Après Fouché, Marie Stuart et Magellan, toutes trois biographies de ce peintre des tempéraments qu'est Stefan Zweig, je viens de refermer celle de Paul Verlaine. Ce ne sera pas la dernière que je lirai de cet auteur, tant il sait faire oublier la chronologie des dates pour instruire son lecteur du patrimoine intellectuel et émotionnel de ceux qui l'ont séduit, au point de le faire se pencher sur leur vécu. Et lorsque le sujet est un poète, le biographe fait sienne cette douleur de vivre qui habite celui-ci, propice à faire exploser son génie.
Choisissant Paul Verlaine, Stefan Zweig n'est
pas tendre avec l'homme. "Laid comme un singe", faible de caractère,
versatile, alcoolique, il n'a rien pour séduire. Il a pourtant trouvé faveur
auprès de la gracieuse Mathilde avec laquelle il aura un fils. Amour qu'il
foulera au pied peu après pour suivre Rimbaud, l'homme
aux semelles de vent, autre instable s'il en est. Tous deux génies de la poésie, chacun
à sa façon. Zweig refuse de se prononcer sur la nature de leur relation.
Autant Rimbaud est
le trublion la poésie, qu'il
violente à souhait en bousculant toutes les règles, autant la puissance
lyrique Verlaine n'est
jamais aussi forte que lorsqu'elle est contrainte : en prison, sur un lit
d'hôpital, sous la férule de son nouvel ami l'écrasant de son énergie débridée,
ou encore obligée par la passion fugace. Cet élan salvateur lui inspirera l'un
de ses plus beaux chefs-d’œuvre, le recueil La Bonne
chanson, dédié à celle qui, ne connaissant pas encore l'ivrogne colérique,
avait été séduite par le poète.
Le sentiment est une émotion qui
dure. Verlaine est
homme de l'instant, de l'impulsion. le sentiment ne l'habitera donc pas plus
longtemps à l'égard de Mathilde que de sa mère qui l'a pourtant recueilli au
plus bas de sa déchéance, abandonné de tous, même du talent.
Fabuleux explorateur de
subconscient, Stefan
Zweig, a été contemporain de Verlaine pendant
les quinze dernières années de la vie du poète déclinant. Il nous dresse avec
le brio qu'on lui connaît, mais sans complaisance, le portrait du poète qu'il
qualifie de primitif, dans le cœur de l'homme qu'il décrit compliqué et
imprévisible, mélange de pureté et de dépravation.
L'organisation de l'ouvrage est
originale.
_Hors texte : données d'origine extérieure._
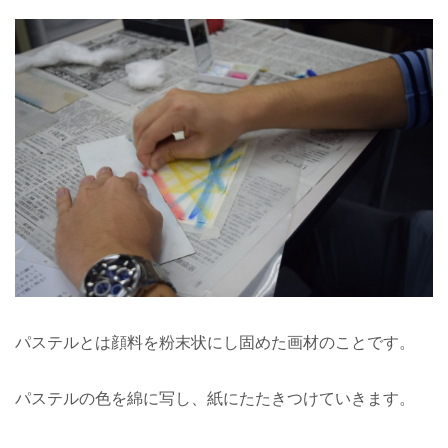
パステルとは顔料を粉末状にし固めた画材のことです。
パステルの色を綿に写し、紙にたたきつけていきます。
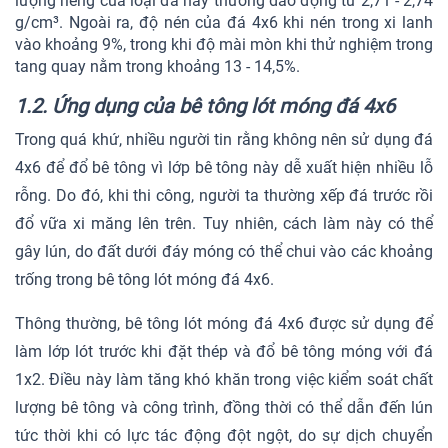
lượng riêng của loại đá này thường dao động từ 2,71 - 2,74
g/cm³. Ngoài ra, độ nén của đá 4x6 khi nén trong xi lanh
vào khoảng 9%, trong khi độ mài mòn khi thử nghiệm trong
tang quay nằm trong khoảng 13 - 14,5%.
1.2. Ứng dụng của bê tông lót móng đá 4x6
Trong quá khứ, nhiều người tin rằng không nên sử dụng đá
4x6 để đổ bê tông vì lớp bê tông này dễ xuất hiện nhiều lỗ
rỗng. Do đó, khi thi công, người ta thường xếp đá trước rồi
đổ vữa xi măng lên trên. Tuy nhiên, cách làm này có thể
gây lún, do đất dưới đáy móng có thể chui vào các khoảng
trống trong bê tông lót móng đá 4x6.
Thông thường, bê tông lót móng đá 4x6 được sử dụng để
làm lớp lót trước khi đặt thép và đổ bê tông móng với đá
1x2. Điều này làm tăng khó khăn trong việc kiểm soát chất
lượng bê tông và công trình, đồng thời có thể dẫn đến lún
tức thời khi có lực tác động đột ngột, do sự dịch chuyển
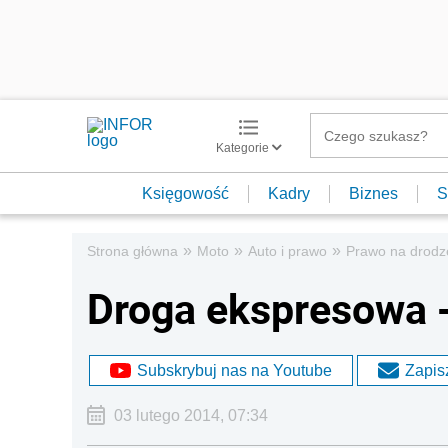
Kategorie
Księgowość
Kadry
Biznes
S
»
»
»
Strona główna
Moto
Auto i prawo
Prawo na drodz
Droga ekspresowa -
Subskrybuj nas na Youtube
Zapisz
03 lutego 2014, 07:34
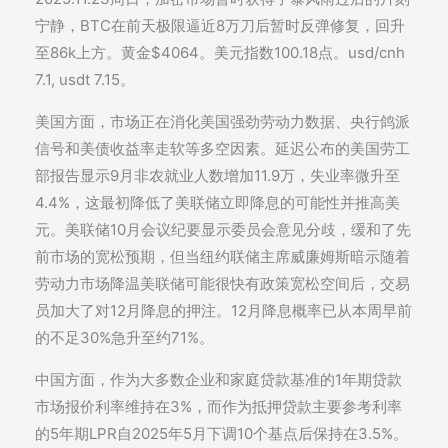
宁静，BTC在前天极限逼近8万刀后暂时反弹修复，回升
至86k上方。黄金$4064。美元指数100.18点。usd/cnh
7.1, usdt 7.15。
美国方面，市场正在消化美国强劲劳动力数据、央行鸽派
信号和美债收益率走软等多空因素。延迟公布的美国劳工
部报告显示9月非农就业人数增加11.9万，失业率微升至
4.4%，这最初降低了美联储立即降息的可能性并推高美
元。美联储10月会议纪要显示委员会意见分歧，缓和了先
前市场的宽松预期，但当纽约联储主席威廉姆斯暗示随着
劳动力市场降温美联储可能很快有政策宽松空间后，交易
员加大了对12月降息的押注。12月降息概率已从本周早前
的不足30%急升至约71%。
中国方面，作为大多数企业和家庭贷款基准的1年期贷款
市场报价利率维持在3%，而作为抵押贷款主要参考利率
的5年期LPR自2025年5月下调10个基点后保持在3.5%。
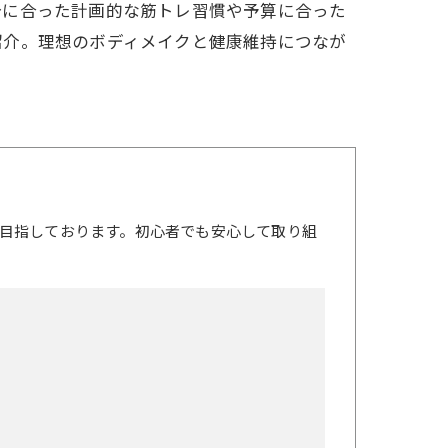
分に合った計画的な筋トレ習慣や予算に合った
紹介。理想のボディメイクと健康維持につなが
目指しております。初心者でも安心して取り組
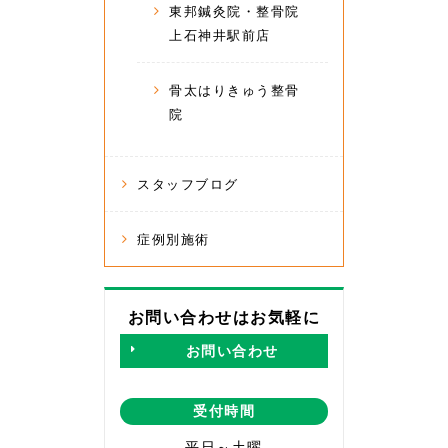
東邦鍼灸院・整骨院
上石神井駅前店
骨太はりきゅう整骨
院
スタッフブログ
症例別施術
お問い合わせはお気軽に
お問い合わせ
受付時間
平日～土曜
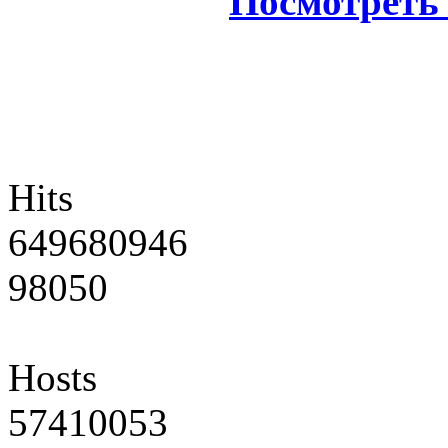
Посмотреть 
Hits
649680946
98050
Hosts
57410053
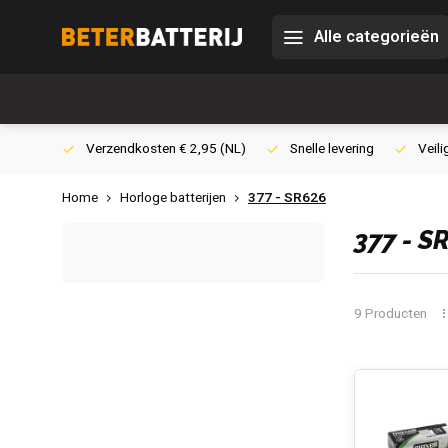
Alle categorieën
0,- (NL)
Verzendkosten € 2,95 (NL)
Snelle levering
Veili
Home
Horloge batterijen
377 - SR626
377 - 
9 Producten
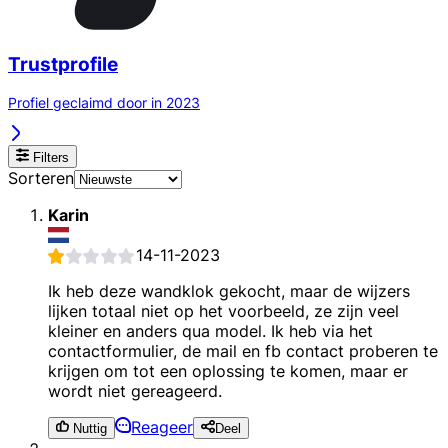
Trustprofile
Profiel geclaimd door in 2023
Filters
Sorteren
Karin
14-11-2023
Ik heb deze wandklok gekocht, maar de wijzers
lijken totaal niet op het voorbeeld, ze zijn veel
kleiner en anders qua model. Ik heb via het
contactformulier, de mail en fb contact proberen te
krijgen om tot een oplossing te komen, maar er
wordt niet gereageerd.
Reageer
Nuttig
Deel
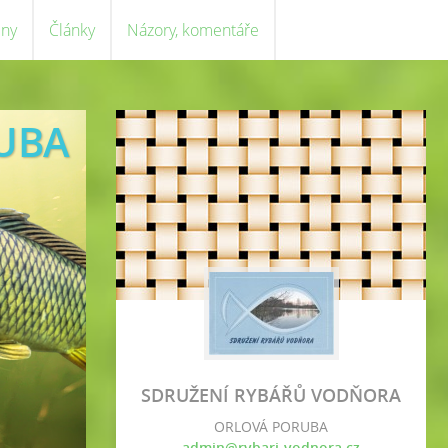
eny
Články
Názory, komentáře
UBA
SDRUŽENÍ RYBÁŘŮ VODŇORA
ORLOVÁ PORUBA
admin@rybari-vodnora.cz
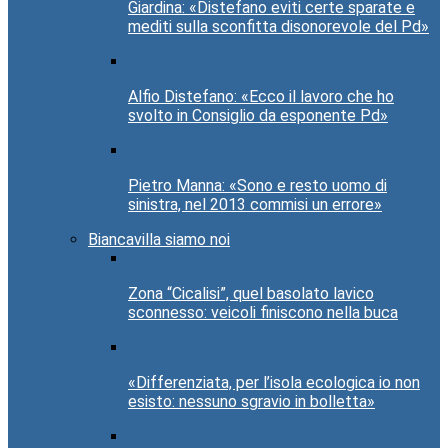
Giardina: «Distefano eviti certe sparate e
mediti sulla sconfitta disonorevole del Pd»
Alfio Distefano: «Ecco il lavoro che ho
svolto in Consiglio da esponente Pd»
Pietro Manna: «Sono e resto uomo di
sinistra, nel 2013 commisi un errore»
Biancavilla siamo noi
Zona “Cicalisi”, quel basolato lavico
sconnesso: veicoli finiscono nella buca
«Differenziata, per l’isola ecologica io non
esisto: nessuno sgravio in bolletta»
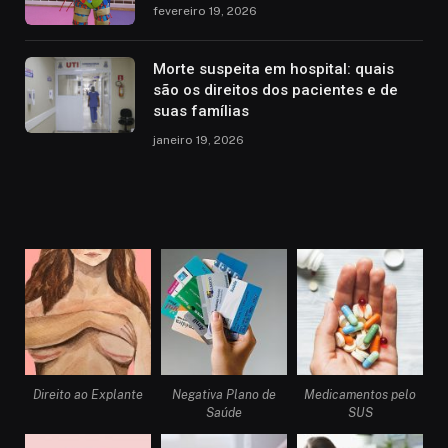
fevereiro 19, 2026
Morte suspeita em hospital: quais
são os direitos dos pacientes e de
suas famílias
janeiro 19, 2026
Direito ao Explante
Negativa Plano de
Medicamentos pelo
Saúde
SUS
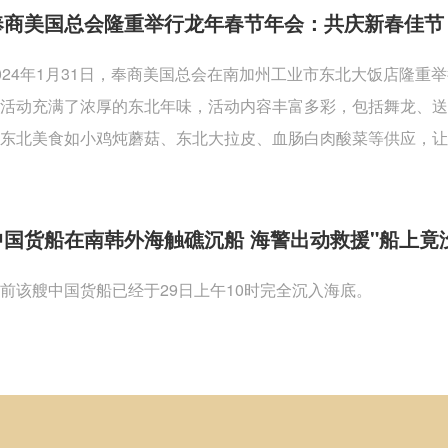
奉商美国总会隆重举行龙年春节年会：共庆新春佳节
024年1月31日，奉商美国总会在南加州工业市东北大饭店隆
活动充满了浓厚的东北年味，活动内容丰富多彩，包括舞龙、
东北美食如小鸡炖蘑菇、东北大拉皮、血肠白肉酸菜等供应，让
中国货船在南韩外海触礁沉船 海警出动救援"船上竟
前该艘中国货船已经于29日上午10时完全沉入海底。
Un chapitre est consacré à Rimbaud. C'est
dire l'importance que ce "Shakespeare enfant",
tel que le baptisait Victor Hugo, a eu
sur Verlaine en
traversant sa vie comme une comète.
Le poète était sublime. Il est
resté poète. L'homme était peu reluisant. Il est passé. Bel ouvrage de Stefan Zweig.